People like to joke about how little sleep you'll get as a new mom, but sleep deprivation is no laughing matter. "Sleep can make the difference between sanity and insanity," Bennett says. "Sleep deprivation lowers levels of serotonin, one of the most important mood-regulating brain chemicals." This can contribute to postpartum depression.

Create a sleep plan for yourself. You need about 5 1∕2 hours of uninterrupted sleep to get a full cycle, says Bennett, so plan on splitting the nightshift in half. "It only takes one person to care for a baby," she explains."The other should be off-duty and sleeping for half the night, and then you switch." Some couples prefer to alternate nights. If you're breastfeeding,have your partner give the baby an occasional bottle of pumped milk during the night.

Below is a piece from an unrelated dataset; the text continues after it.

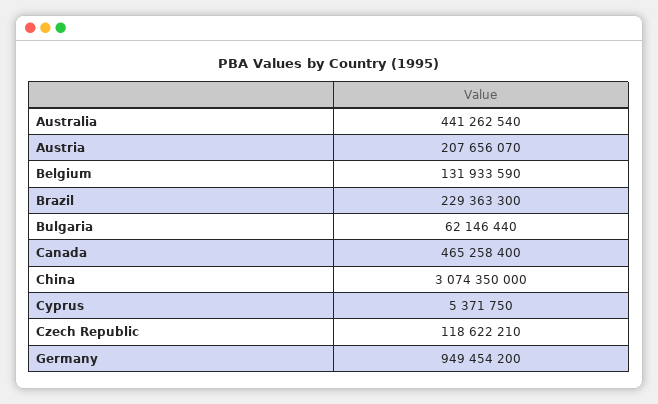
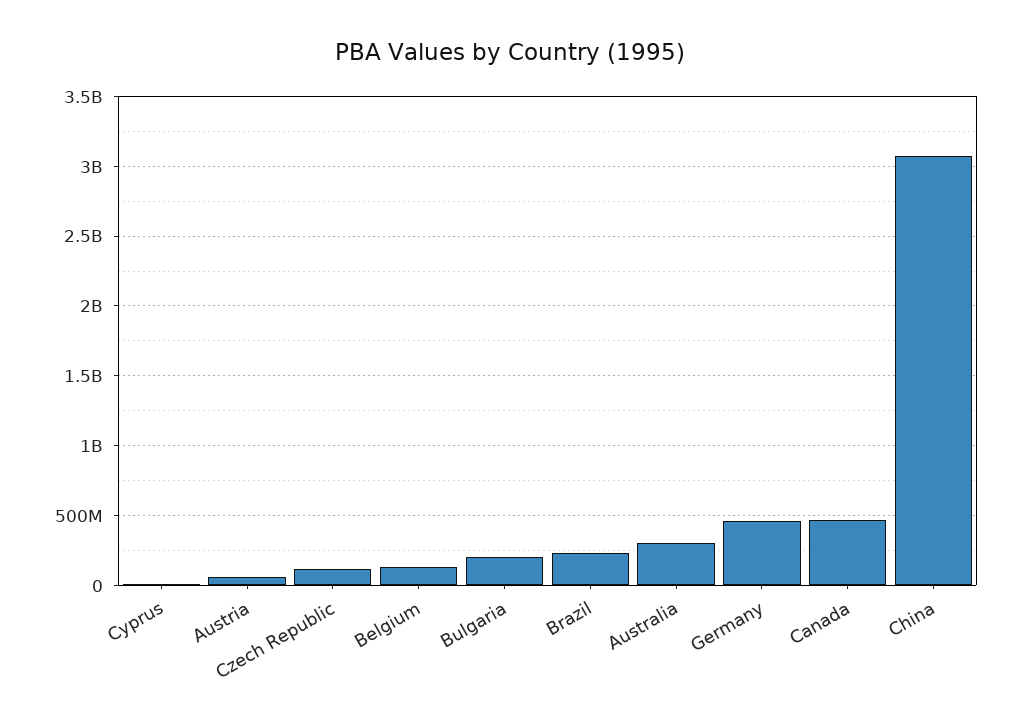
Australia: 441262540 -> 300000000
Austria: 207656070 -> 50000000
Bulgaria: 62146440 -> 200000000
Germany: 949454200 -> 450000000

Research baby sleep philosophies. Learn about the various schools of thought and discuss them with your partner. Studies show that new parents who learned how to promote healthy sleep habits for their baby got more sleep and felt less stressed and more confident than those who didn't do this. They were also more satisfied with their marriages.

Consider co-sleeping. Having the baby close to you means you don't have to fully wake up to nurse.

Why You Should Schedule Sex

During pregnancy, you've probably already learned how having a baby can change your sex life. But if you think you're tired now, just wait. "You can't put off intimacy until you both have a twinkle in your eye at the same time," says Pamela Jordan, R.N., Ph.D., president of the Becoming Parents Program, Inc., at the University of Washington. "It'll never happen."

So, she suggests, if you're already feeling too tired for sex, you need to put it on the calendar and get used to this idea before your baby arrives. "Scheduled sex is not a sign that you have a problem in your relationship," Jordan says. "It's a sign that you value your relationship."